Sometimes tools that end up being the most meaningful and powerful in our daily lives come from unexpected places and help us in unexpected ways.
Over the years I’ve seen this play out in a wide variety of ways, with a wide variety of objects, books, ideas, and systems. Recently a friend asked about how I appeared to persevere purposefully through our recent trials. The one obvious, overarching answer to that is God. It’s God, not me. I ran out of myself a looooooong time ago.
The second point I’d make in response is that people are not necessarily as calm and purposeful as they appear. Because you know what? There are times that remaining calm and purposeful requires enormous amounts of effort, energy, and epic internal battles. Discussing this reality led me to reflect on my battles, and I realized that a tool I thought I’d cast aside in the shuffle was actually one of the tools God used to help me persevere.
A few years ago I went through Tim Challies’ book Do More Better with my teenaged sons. I was in the Facebook group Tim started to guide a group of us through the book and the initial set-up of the apps and systems. I really enjoyed getting everything set up and organized. I’m a list-and-details person, so the whole thing is totally my jam. I really enjoyed the camaraderie of the group. It helped get us through the more tedious part of the set-up that some might not have finished on their own. For a long time afterward the whole system really did help me do more good, and do it better.
My favorite piece of the whole Do More Better system is the “Personal Mission Statement.” If you follow Tim’s instructions, you end up composing individual, specific, biblically-guided mission statements for each main sphere of your life. These are meant to be reviewed on a regular basis and used as a tool to help you prioritize tasks and keep your focus. Although I didn’t read and review my Personal Mission Statement as often as prescribed, I did so regularly, and I developed the habit of choosing how I spend my time and resources, and how I use my words, based on the mission.
It wasn’t until recently, in hindsight, that I realized how significant this habit is.
When you live through a short-term emergency, most of your ordinary daily tasks and goals are put on hold. Things get behind, you get through the worst of the emergency, do what you can, and then catch up once things calm down.
When you live through a long-term, consuming crisis that involves many repeated emergencies, things quickly get waaaaaaaay too behind and a future season of calm in which you can catch up is generally too far in the future to see, much less count on.
Your days and nights are eaten up and when you have a few moments to consider doing something other than dealing with the crisis it’s hard not to just stand paralyzed in the glare of the headlights. It feels as if every facet of life is urgent, ready to slam into you. Cars are speeding toward you from all sides. How do you even know which way to step?
For me, one thing that helped was remembering the mission.
Through the 10+ months of our emergency-mode, those personal mission statements were a mental checkpoint I could return to in those moments, and they helped inspire me to mission-focused action when all I felt like doing was sobbing in my bed. As my life was stripped to essentials, those mission statements helped me discern what my essentials ought to be. The system was no longer about productivity or doing the usual things better, it was more than ever about doing more good. About making the best choice moment by moment, under the circumstances. It was about defining what was best. It was about doing something, but not just anything.

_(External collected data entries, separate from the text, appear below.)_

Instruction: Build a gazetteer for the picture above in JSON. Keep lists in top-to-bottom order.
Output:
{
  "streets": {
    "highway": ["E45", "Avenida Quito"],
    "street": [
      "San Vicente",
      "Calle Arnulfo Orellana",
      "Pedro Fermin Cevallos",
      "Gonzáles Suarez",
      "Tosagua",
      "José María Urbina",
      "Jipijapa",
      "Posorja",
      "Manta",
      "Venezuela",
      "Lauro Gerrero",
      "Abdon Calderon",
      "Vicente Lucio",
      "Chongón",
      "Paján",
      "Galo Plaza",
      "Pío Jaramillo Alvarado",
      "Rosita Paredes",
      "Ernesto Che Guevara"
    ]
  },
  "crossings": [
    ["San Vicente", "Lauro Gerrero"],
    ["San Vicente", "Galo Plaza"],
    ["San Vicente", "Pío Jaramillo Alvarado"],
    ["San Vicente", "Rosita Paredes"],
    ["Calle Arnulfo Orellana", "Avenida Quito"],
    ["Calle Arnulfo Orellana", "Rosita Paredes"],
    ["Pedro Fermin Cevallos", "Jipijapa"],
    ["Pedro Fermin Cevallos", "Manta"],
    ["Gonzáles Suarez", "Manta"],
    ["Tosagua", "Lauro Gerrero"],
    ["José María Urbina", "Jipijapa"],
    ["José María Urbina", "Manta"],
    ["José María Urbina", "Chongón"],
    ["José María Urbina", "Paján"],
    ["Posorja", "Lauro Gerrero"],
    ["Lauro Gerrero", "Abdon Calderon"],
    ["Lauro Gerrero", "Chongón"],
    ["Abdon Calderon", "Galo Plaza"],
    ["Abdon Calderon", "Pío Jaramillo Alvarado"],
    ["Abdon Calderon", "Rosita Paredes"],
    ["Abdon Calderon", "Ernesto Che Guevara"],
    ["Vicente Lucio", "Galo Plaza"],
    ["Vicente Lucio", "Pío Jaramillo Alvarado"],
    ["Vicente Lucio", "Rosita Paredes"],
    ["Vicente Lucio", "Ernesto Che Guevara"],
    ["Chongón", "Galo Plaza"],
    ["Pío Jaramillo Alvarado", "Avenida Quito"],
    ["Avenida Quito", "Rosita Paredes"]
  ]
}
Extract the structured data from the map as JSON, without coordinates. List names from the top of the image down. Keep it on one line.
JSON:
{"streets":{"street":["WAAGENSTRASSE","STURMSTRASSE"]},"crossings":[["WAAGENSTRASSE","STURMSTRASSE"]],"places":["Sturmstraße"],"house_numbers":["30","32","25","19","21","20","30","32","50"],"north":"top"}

For me, it wasn’t only about which task to prioritize over another at a given moment, but also about things like calm, loving interactions with loved ones being more important than all the emails and dishes and laundry and bookkeeping and lesson plans being done. I’m naturally task-oriented and I become stressed when mountains of tasks are undone and frustrated when interrupted mid-task, but my missions involve relating with and caring for people in ways that build them up in Christ so I have to remember and fight to make the latter the most important thing even as I chip away at the necessary task-mountains.
I’m really thankful God put Do More Better in my path when He did and enabled me to develop those personal mission statements and the habit of trying to live by those priorities even when I wasn’t actively reading the missions statements. God used them as one of the tools to help me keep taking another thoughtful step forward, by His grace.